■ Extracted material

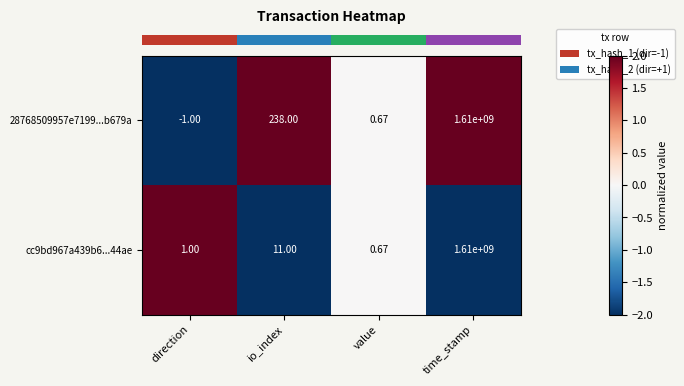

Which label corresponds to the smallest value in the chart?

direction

...

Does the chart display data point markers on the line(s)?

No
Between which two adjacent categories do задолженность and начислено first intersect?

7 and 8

■ Task to carry out
Return every line of the records that contains the string "chart". Case counts, so a line qualifies only if the string matches in both letters and capitalization.

■ Solution
Which label corresponds to the smallest value in the chart?
Does the chart display data point markers on the line(s)?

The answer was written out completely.